Just seen the Met Carmen broadcast. Stunning production generally despite one or two reservations. Voluptuous Carmen, psychotic Jose, handsome Escamillo and a Michaela who brought the house down with her aria. Fiery conducting on the whole and the small parts very well done. No reservation at all about the power and beauty of Bizet's miraculous score. Most enjoyable evening. anyone else see it?


----------



## Posie (Aug 18, 2013)

Do you have to pay a monthly fee to see the broadcast? Do you know the names of any of the singers?


----------



## DavidA (Dec 14, 2012)

No just entrance fee at the cinema.

http://www.metopera.org/metopera/liveinhd/live-in-hd-2014-15-season


----------



## opus55 (Nov 9, 2010)

Thanks for the post. I'll be watching Die Meistersinger von Nurnberg in December.


----------



## Divasin (Aug 8, 2014)

I also saw and enjoyed the HD broadcast of Carmen.
Although I've seen many, many Carmen(s) over the years I was anxious to hear this new young singer, Anita Rachvelishvili.
She made her debut in this role at La Scala in 2009 at 25!

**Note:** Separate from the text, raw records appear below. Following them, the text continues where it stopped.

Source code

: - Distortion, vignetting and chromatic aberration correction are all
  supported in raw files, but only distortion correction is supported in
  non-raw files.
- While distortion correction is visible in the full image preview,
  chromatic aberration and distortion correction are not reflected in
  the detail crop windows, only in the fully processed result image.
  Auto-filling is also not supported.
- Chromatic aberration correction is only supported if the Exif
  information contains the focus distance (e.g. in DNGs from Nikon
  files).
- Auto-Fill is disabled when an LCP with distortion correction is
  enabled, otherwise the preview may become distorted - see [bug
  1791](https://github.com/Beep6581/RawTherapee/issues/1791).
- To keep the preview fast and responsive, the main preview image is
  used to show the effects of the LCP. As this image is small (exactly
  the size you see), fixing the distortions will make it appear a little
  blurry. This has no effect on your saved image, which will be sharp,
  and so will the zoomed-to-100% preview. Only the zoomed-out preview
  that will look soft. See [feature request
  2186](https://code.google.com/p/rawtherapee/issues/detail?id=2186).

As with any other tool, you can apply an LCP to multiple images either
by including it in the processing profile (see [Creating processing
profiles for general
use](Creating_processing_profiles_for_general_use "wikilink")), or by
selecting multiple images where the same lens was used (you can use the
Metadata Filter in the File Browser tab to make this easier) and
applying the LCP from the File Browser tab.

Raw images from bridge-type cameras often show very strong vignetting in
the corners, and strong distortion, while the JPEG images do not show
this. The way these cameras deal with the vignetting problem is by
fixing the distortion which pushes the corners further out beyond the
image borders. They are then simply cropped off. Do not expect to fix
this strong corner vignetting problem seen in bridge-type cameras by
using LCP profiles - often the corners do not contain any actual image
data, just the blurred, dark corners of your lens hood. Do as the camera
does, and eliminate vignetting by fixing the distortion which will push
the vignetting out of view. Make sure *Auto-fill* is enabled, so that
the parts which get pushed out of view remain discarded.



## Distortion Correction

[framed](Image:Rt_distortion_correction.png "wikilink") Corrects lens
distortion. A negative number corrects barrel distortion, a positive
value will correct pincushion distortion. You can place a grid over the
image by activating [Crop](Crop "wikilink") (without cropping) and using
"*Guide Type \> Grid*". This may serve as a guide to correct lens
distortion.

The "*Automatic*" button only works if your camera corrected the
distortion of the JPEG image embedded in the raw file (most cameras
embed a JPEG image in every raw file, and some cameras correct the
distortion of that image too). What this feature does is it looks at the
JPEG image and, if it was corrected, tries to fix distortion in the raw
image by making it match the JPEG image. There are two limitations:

She was every inch Carmen ...great performance!




I was worried about Aleksandrs Antonenko, (a powerful but sometimes unsubtle tenor) but he rose to the challenge and was a good match for Rachvelishvili.
I prefer this version over the 2010 HD broadcast with the rather cool Elena Garanca and passionate Roberto Alagna.


----------



## Radames (Feb 27, 2013)

I watch almost all of them. I skipped Werther last year though. Just don't care to see another Werther. Some of the woman I know saw it because they have the hots for Jonas Kaufmann. I'm really looking forward to Meistersinger because you don't get to see that much. Carmen's are a dime a dozen. I liked Rachvelishvili. I just wish I could pronounce her name.


----------



## Ivansen (Aug 8, 2014)

I missed Carmen this weekend, but I did catch Figaro a few weeks back. The close-up shots are great, and a really nice way to see Opera performed. Of course, I'd rather be in the concert hall, but the cinema is a decent second best.

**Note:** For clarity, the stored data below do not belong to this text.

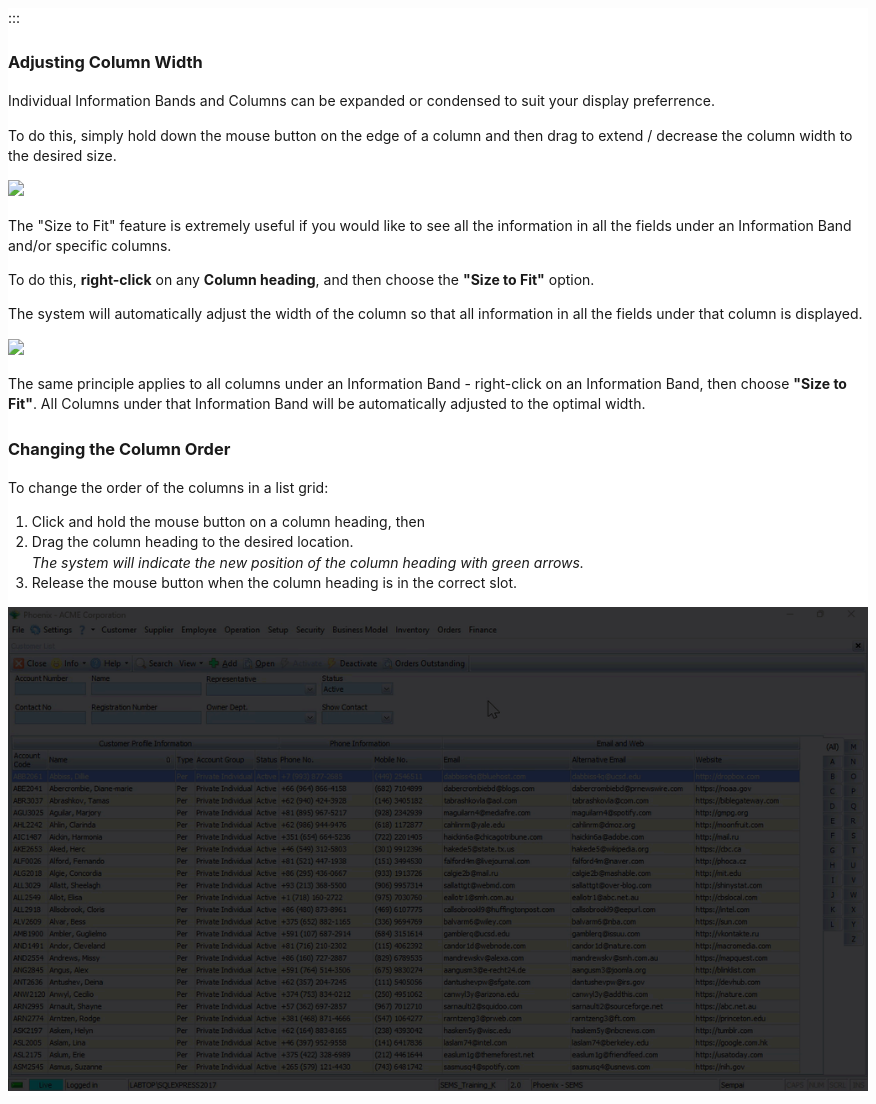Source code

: :::  

### Adjusting Column Width

Individual Information Bands and Columns can be expanded or condensed to suit your display preferrence.  

To do this, simply hold down the mouse button on the edge of a column and then drag to extend / decrease the column width to the desired size.   

![](../static/img/docs/PHOENIXUI/col-width-01.gif)   

The "Size to Fit" feature is extremely useful if you would like to see all the information in all the fields under an Information Band and/or specific columns.  

To do this, **right-click** on any **Column heading**, and then choose the **"Size to Fit"** option.  

The system will automatically adjust the width of the column so that all information in all the fields under that column is displayed.  

![](../static/img/docs/PHOENIXUI/size-to-fit.gif)   

The same principle applies to all columns under an Information Band - right-click on an Information Band, then choose **"Size to Fit"**.  All Columns under that Information Band will be automatically adjusted to the optimal width.  

### Changing the Column Order  

To change the order of the columns in a list grid: 
1.  Click and hold the mouse button on a column heading, then  
2.  Drag the column heading to the desired location.  
_The system will indicate the new position of the column heading with green arrows._  
3.  Release the mouse button when the column heading is in the correct slot.  

![](../static/img/docs/PHOENIXUI/drag-col.gif)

I'll be seeing the Barber of Seville in a few weeks, mainly cause I have a tiny crush on Isabel Leonard. And most likely the Meistersinger after that.


----------



## Divasin (Aug 8, 2014)

Ivansen said:


> I missed Carmen this weekend, but I did catch Figaro a few weeks back. The close-up shots are great, and a really nice way to see Opera performed. Of course, I'd rather be in the concert hall, but the cinema is a decent second best.
> 
> I'll be seeing the Barber of Seville in a few weeks, mainly cause I have a tiny crush on Isabel Leonard. And most likely the Meistersinger after that.


I go to most of the HD broadcasts both Met and ROH....the recent Nozze di Figaro was a breath of fresh air and Isabel a most convincing Cherubino....looking forward to her Rosina!


----------



## nina foresti (Mar 11, 2014)

I opted to miss the HD and instead go to the Met when Garanca and Kaufmann are cast in March. The theater is sold out --the only one this season where no one can get a ticket. (maybe last minute something will turn up -- who knows?)
I never think of Garanca as cool. I think of her as "cool/hot". Big difference.


----------



## Pugg (Aug 8, 2014)

It is a great opportunity to see the Live performance but the sound is sometimes awful, either to loud or a very bad transmitting.

Highlights this year *none*. 
Macbeth , don't get me started on that horrible production. 
Le Nozze , same .
Carmen, very mediocre.


----------



## Divasin (Aug 8, 2014)

Alas poor sound is the fault of the theatre not the broadcast. 
My theatre upgraded their sound system so it is now excellent.


----------